La legisladora consideró que el presidente Tabaré Vázquez si bien quedó “fuera de la escena”, fue determinante en el desenlace con el doble mensaje que dio al vicepresidente; “de consejo”, para que se presentara voluntariamente ante el Tribunal, y “de advertencia”, cuando afirmó públicamente que él renunciaría ante un fallo negativo.

“Crisis institucional, no”

El abogado constitucionalista Martín Risso, sostuvo que la renuncia del vicepresidente Raúl Sendic no constituye una “crisis institucional”, sino política o partidaria.

“Desde el punto de vista institucional esto está demostrando una solidez importante del Uruguay, no hay ningún problema, ninguna duda frente a esta renuncia”, dijo.

Sánchez: FA sale fortalecido

“No era parte de lo que habíamos escuchado o esperábamos”, dijo en entrevista con De Diez a Doce. “A mí me tomó por sorpresa y creo que a la mayoría de los miembros del plenario también”, dijo y valoró la decisión como “muy responsable y sensata”.

“Es asumir por sí mismo la máxima pena posible. Forma parte de reconocer un error y asumir la responsabilidad. En ese sentido está bien”, sostuvo.

Para Sánchez, el Frente Amplio sale “fortalecido” de esta situación porque con ella demuestra que es capaz de juzgar a cualquiera, sin importar el cargo o la responsabilidad.

Sánchez criticó al Partido Nacional y dijo que “se equivoca bastante”. Además, no habla del senador que integró el Directorio de Ancap en representación de ese partido y que también uso las tarjetas corporativas, criticó.

Canzani: “Punto final”

Por su parte, el director de la Fundación Líber Seregni, Agustín Canzani, consideró en De Ocho a Diez que la renuncia del vicepresidente Raúl Sendic “es el fin de un largo proceso”. “Tiene casi dos años, donde la figura del vicepresidente había comenzado a ser cuestionada primero desde otras contiendas políticas y luego de parte de grupos, sectores, personas y electores del Frente Amplio (FA)”, argumentó.

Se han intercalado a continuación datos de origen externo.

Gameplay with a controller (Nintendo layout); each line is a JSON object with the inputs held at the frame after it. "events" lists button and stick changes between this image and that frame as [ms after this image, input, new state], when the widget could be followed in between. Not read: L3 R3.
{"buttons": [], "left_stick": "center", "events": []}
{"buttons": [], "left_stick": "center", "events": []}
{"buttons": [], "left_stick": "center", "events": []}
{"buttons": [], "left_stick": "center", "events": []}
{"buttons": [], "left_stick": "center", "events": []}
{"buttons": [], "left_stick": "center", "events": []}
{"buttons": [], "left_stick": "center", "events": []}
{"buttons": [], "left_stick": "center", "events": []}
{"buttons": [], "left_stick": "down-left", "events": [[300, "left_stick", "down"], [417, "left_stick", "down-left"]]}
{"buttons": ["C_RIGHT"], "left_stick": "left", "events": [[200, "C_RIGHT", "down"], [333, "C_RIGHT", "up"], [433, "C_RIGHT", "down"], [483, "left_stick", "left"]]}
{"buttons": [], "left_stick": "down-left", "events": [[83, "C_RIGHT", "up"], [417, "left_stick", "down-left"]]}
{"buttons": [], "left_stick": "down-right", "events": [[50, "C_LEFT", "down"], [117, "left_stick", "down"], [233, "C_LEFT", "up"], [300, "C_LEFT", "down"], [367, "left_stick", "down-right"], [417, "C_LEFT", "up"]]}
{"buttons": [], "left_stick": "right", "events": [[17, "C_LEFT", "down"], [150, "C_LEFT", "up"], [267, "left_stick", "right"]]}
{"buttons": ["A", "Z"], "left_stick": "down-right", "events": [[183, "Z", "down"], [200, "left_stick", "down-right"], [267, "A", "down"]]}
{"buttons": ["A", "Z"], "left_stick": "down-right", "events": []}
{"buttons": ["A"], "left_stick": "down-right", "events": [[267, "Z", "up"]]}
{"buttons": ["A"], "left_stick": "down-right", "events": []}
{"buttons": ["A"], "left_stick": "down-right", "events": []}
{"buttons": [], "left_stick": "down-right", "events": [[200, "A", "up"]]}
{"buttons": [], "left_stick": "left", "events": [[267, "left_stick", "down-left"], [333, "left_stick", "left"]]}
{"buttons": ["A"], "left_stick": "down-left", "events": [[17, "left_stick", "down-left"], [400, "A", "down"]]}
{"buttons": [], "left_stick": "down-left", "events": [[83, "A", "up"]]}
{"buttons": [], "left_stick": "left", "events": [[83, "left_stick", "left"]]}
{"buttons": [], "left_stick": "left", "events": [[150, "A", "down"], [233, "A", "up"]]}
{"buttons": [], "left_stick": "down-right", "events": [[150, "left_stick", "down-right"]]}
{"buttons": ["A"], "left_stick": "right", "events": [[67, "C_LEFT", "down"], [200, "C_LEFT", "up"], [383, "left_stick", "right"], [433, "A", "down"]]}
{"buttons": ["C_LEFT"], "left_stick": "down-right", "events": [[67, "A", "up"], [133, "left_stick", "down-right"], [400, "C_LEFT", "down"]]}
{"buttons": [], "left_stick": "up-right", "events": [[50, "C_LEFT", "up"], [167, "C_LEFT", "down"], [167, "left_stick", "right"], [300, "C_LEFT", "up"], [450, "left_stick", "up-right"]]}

“En ese sentido es un punto final”, afirmó y agregó que: “eso no quiere decir que Sendic no quede fuera del juego político. Pero cierra un proceso muy complejo para el FA”.

Parlamento no tendría que aceptar la renuncia

El constitucionalista Eduardo Lust explicó a Suena Tremendo que, desde su punto de vista, el Parlamento “no tiene competencia para decirle sí o no” al vicepresidente de la República en el momento en que presente su renuncia. Para el docente universitario los legisladores deberían reunirse y limitarse a escuchar la dimisión de Raúl Sendic.

El profesor de Derecho Constitucional de la Universidad de la República, Eduardo Lust, explicó que “no depende de nadie, solamente de la voluntad de quien la expresa. Entonces si el vicepresidente de la República resuelve renunciar, prácticamente, en los hechos, la sesión sería así:

Comparecería el vicepresidente de la República a un escaño del Senado, llevaría su renuncia escrita, la leería, la entregaría a la secretaría del Senado y se retiraría del Senado sin esperar que nadie acepte o rechace la renuncia porque la otra parte no tiene competencia para decirle sí o no. El sólo hecho que la persona exprese que renuncia es un acto jurídico unilateral”, dijo Lust.

“Seguramente en la sesión se van a expresar los legisladores políticamente, pero jurídicamente, constitucionalmente, no tienen por qué hacerlo: el Parlamento se reúne y solamente lo escucha”, agregó.